* _Things to do_
1/ Answer these questions from the court opinion excerpt:
(a) How many Internet domain names did the agreement cover?
(b) Under which rule do the Defendants bring their motion to dismiss?
(c) Who is the President of IRC?
2/ Please list every U.S. state named in the court opinion excerpt.
3/ Write the next part of the court opinion, starting after its last sentence.

===== Selected passage

ASHLEY A. GABRIEL, et al.,
Defendants.
WILLIAM J. MARTINI, U.S.D.J.:
Plaintiff Inventory Recovery Corporation (“IRC”) brings this action against
Defendants Richard Gabriel (“R. Gabriel”) and Ashley Gabriel (“A. Gabriel”), alleging
that Defendants breached an agreement for the sale of 324 Internet domain names. This
matter comes before the Court on Defendants’ motion to dismiss pursuant to Fed. R. Civ.
P. 12(b)(6). There was no oral argument. Fed. R. Civ. P. 78(b). For the reasons set forth
below, the Defendants’ motion is GRANTED in part, and DENIED in part.
I.
BACKGROUND
The following facts are drawn from the Complaint. IRC is an Illinois company
that conducts business in New Jersey. Compl. ¶ 1. Matthew Coleman is the President of
IRC. Compl. ¶ 6. Defendants are residents of Florida, and are the former owners of 324
Internet domain names that were used to sell nutraceutical food; that is, food that
provides health or medical benefits (the “Business”). Id. ¶¶ 2-3, 7-8, 13.

==========
===== Supplied records

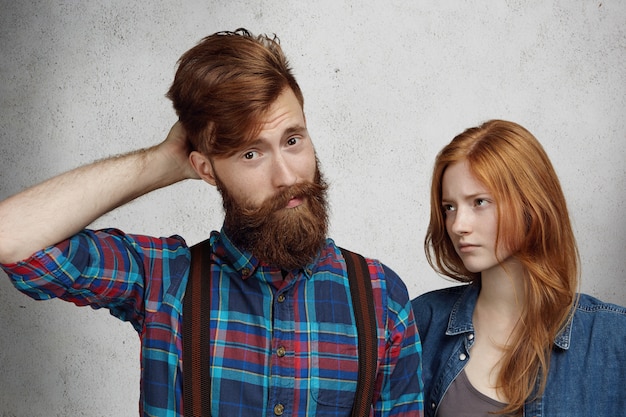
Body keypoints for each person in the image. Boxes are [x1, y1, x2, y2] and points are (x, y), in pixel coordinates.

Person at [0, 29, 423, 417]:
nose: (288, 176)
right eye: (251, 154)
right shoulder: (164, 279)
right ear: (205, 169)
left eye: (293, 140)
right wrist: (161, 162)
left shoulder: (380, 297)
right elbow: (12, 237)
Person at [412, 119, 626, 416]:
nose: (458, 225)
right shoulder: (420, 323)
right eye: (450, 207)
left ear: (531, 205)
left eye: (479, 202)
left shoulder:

==========

* _Exercise results_
1/
(a) 324
(b) Fed. R. Civ. P. 12(b)(6)
(c) Matthew Coleman

2/ Illinois, New Jersey, Florida

3/
In October 2009, Plaintiff learned that Defendants listed the Business for sale.
Compl. ¶¶ 14-15. On January 31, 2010, Plaintiff and R. Gabriel met face-to-face to
discuss Plaintiff’s purchase of the Business. Id. ¶ 16. They discussed general
information about the Business, including gross sales and net income values. Id. These
negotiations continued via e-mail and telephone through February 2010, when R. Gabriel
provided Plaintiff with financial documents for the Business. These documents included
the budget for advertising with Google, the Business’ primary source of advertising. Id.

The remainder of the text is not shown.